Mobile Advertising Dollars Triple for YouTube and Climb on iPad Mags
Mobile advertising can be tricky. You’re dealing with smaller screens, shorter attention spans and limited bandwidth in some cases. None of that has stopped YouTube from tripling their mobile ad sales in the last six months. Bloomberg estimates $350 million in revenue. That means mobile is bringing in between 20% and 25% of YouTube’s yearly revenue. Not bad for a such a new and “hard to monetize” product.
The success of the program is coming from two elements. First, YouTube app usage has gone through the roof.
More than half of smartphone users in the U.S accessed YouTube’s application in March, according to Nielsen Holdings NV (NLSN). At least 70 million people in the U.S. were on the app in March, up 42 percent from a year earlier, the researcher said.
YouTube also made a change on the backend that makes it easier for advertisers to split their budgets across a both platforms.
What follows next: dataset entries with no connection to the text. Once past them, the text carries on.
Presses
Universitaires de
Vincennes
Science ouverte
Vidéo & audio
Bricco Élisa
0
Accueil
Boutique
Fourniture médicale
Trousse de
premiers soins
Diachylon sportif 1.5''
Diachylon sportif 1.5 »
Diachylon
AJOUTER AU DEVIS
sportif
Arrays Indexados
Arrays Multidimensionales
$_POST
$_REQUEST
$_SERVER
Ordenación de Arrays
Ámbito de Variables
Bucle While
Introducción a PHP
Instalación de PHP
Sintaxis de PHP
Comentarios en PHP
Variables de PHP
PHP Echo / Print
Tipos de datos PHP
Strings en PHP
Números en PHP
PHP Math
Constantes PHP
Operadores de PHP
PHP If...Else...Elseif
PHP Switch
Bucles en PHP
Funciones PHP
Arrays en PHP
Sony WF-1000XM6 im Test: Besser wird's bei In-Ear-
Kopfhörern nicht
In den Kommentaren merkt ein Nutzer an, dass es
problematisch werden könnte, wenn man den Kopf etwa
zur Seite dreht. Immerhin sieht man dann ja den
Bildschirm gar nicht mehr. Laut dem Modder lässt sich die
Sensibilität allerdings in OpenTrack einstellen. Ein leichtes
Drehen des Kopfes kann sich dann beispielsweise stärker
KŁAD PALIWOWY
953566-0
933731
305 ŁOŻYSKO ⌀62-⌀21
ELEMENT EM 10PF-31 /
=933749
Consumers are spending more time and money consuming digital media and entertainment. AdAge says that by 2017, online entertainment purchases will account for 43% of all media spending. In dollars, that translates to $632.1 billion. Last year, online media spending only represented a third of the pie. At this rate, it won’t be long before the entire ecosystem has flipped with hard copy purchases coming in at only 30%.
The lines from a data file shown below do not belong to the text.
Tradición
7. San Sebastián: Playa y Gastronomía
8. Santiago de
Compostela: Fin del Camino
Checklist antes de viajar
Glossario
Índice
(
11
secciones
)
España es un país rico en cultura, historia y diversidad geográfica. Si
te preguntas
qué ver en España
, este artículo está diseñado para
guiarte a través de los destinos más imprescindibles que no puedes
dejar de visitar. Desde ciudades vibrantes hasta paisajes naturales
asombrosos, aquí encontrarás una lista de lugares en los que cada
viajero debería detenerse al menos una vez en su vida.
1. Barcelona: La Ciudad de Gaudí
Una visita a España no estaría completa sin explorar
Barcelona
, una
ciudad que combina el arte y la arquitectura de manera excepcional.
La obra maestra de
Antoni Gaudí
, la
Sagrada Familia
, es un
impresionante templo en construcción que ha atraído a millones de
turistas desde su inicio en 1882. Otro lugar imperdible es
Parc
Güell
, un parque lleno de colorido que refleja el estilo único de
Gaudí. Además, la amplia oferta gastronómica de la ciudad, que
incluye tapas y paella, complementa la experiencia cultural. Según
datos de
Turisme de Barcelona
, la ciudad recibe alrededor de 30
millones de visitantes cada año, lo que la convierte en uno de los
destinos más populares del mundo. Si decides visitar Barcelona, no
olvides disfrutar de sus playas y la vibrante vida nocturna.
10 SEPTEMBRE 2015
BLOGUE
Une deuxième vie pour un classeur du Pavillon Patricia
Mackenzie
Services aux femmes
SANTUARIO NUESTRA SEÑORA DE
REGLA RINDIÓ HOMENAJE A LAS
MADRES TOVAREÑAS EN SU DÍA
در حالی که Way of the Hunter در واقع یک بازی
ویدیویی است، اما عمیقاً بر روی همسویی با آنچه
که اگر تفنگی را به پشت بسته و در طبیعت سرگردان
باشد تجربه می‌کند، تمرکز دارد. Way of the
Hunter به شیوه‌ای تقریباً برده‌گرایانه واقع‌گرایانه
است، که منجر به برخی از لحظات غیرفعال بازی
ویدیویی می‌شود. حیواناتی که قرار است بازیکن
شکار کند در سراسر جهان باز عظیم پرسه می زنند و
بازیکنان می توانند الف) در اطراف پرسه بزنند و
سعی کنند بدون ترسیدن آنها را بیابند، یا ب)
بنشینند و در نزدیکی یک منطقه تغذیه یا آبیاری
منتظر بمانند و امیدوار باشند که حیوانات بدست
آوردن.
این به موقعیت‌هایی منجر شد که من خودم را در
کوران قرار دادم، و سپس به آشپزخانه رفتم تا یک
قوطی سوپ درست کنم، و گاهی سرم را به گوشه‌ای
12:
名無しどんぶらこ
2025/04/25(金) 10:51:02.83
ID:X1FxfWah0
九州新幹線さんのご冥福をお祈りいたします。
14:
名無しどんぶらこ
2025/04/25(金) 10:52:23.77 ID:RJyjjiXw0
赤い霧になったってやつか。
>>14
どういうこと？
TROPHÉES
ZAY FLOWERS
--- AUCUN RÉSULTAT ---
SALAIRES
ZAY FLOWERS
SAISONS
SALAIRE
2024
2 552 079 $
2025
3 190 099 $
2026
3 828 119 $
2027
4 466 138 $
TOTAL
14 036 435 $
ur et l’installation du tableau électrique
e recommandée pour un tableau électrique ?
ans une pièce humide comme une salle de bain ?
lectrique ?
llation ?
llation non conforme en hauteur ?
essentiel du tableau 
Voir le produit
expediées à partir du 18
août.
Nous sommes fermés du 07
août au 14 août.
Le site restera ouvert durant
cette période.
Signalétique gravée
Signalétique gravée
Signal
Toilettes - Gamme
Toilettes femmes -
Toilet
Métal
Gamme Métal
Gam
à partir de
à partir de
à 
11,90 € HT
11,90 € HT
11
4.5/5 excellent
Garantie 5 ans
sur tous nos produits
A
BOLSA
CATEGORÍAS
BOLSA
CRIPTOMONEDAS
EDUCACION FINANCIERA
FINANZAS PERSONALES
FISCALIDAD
But it’s not just video and music. Consumers are also making the shift from print to digital be it ebooks or digital magazines.
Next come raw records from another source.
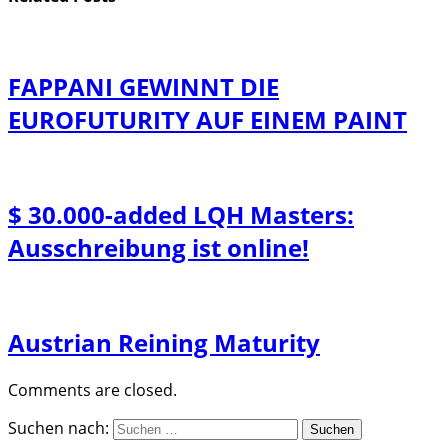
FAPPANI GEWINNT DIE
EUROFUTURITY AUF EINEM PAINT
$ 30.000-added LQH Masters:
Ausschreibung ist online!
Austrian Reining Maturity
Comments are closed.
Suchen nach: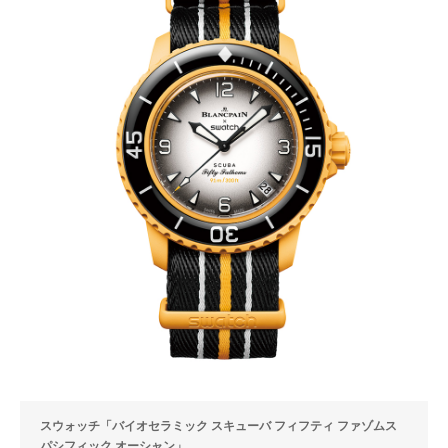
スウォッチ「バイオセラミック スキューバ フィフティ ファゾムス
パシフィック オーシャン」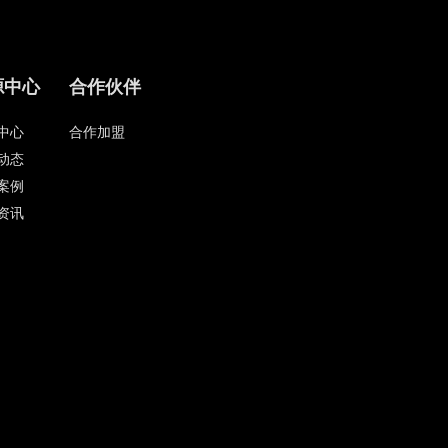
源中心
合作伙伴
中心
合作加盟
动态
案例
资讯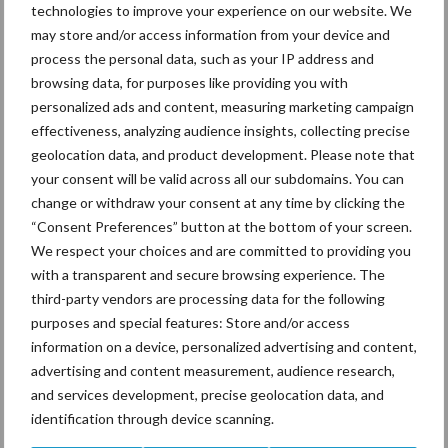
periodes van droogte. Voor zandgronden is dit belangrijk, maar
technologies to improve your experience on our website. We
ook voor andere grondsoorten.
may store and/or access information from your device and
process the personal data, such as your IP address and
Naast de beschikbaarheid van (grond)water speelt ook de
browsing data, for purposes like providing you with
opnamecapaciteit een grote rol in de waterhuishouding van de
personalized ads and content, measuring marketing campaign
maïsplant. Een goede bemestingstoestand is hierbij een
effectiveness, analyzing audience insights, collecting precise
belangrijke voorwaarde. Het element kalium speelt hierin een
geolocation data, and product development. Please note that
cruciale rol. Kalium is een belangrijke voedingstof voor de
your consent will be valid across all our subdomains. You can
stofwisseling in de hele maïsplant. Het bevordert niet alleen het
change or withdraw your consent at any time by clicking the
transport van specifieke stoffen in de plant, het stuurt ook de
“Consent Preferences” button at the bottom of your screen.
waterhuishouding en verbetert de waterbenutting. Maïs met
We respect your choices and are committed to providing you
with a transparent and secure browsing experience. The
kaliumtekort is dan ook meer gevoelig voor droogte. Ook de
third-party vendors are processing data for the following
aanwezigheid van voldoende borium in de grond en vervolgens in
purposes and special features: Store and/or access
de plant is heel belangrijk. Borium heeft, naast kalium een
information on a device, personalized advertising and content,
belangrijke functie in de waterhuishouding van de plant. Maïs die
advertising and content measurement, audience research,
optimaal is voorzien van kalium en borium is in het voordeel.
and services development, precise geolocation data, and
identification through device scanning.
Ook wordt er door de wereldwijde problematiek van de
watertekorten door KWS in de veredeling al heel lang aandacht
Look at this chart from eMarketer:
iPad ad units aren’t exactly selling like Red Bull at the X-Games but at least there’s growth. Print ad sales have nearly flat-lined.
Here’s more good news for digital dealers; ebook sales rose 44.2% in 2012 to $3.04 billion. Print book sales also flat-lined. In adult fiction alone, ebook sales in 2102 rose 41.8% over the prior year.
Digital is in and tough or not, we have to keep finding ways to advertise on mobile. That’s where people are watching short form video. That’s where they’re streaming their favorite TV shows. That’s where they’re reading the latest best seller. But to make this work, we have to go behind the old fashioned ad banner. We need to find new ways to integrate advertising with the products in a way that is entertaining, informative and minimally disruptive. That could mean more product integration or more sponsorship deals.
Imagine a hot romance novel sponsored by Cover-Girl or an international thriller sponsored by British Airways.
There are ways to make this work for everyone, we just have to start thinking inside the smaller, mobile box.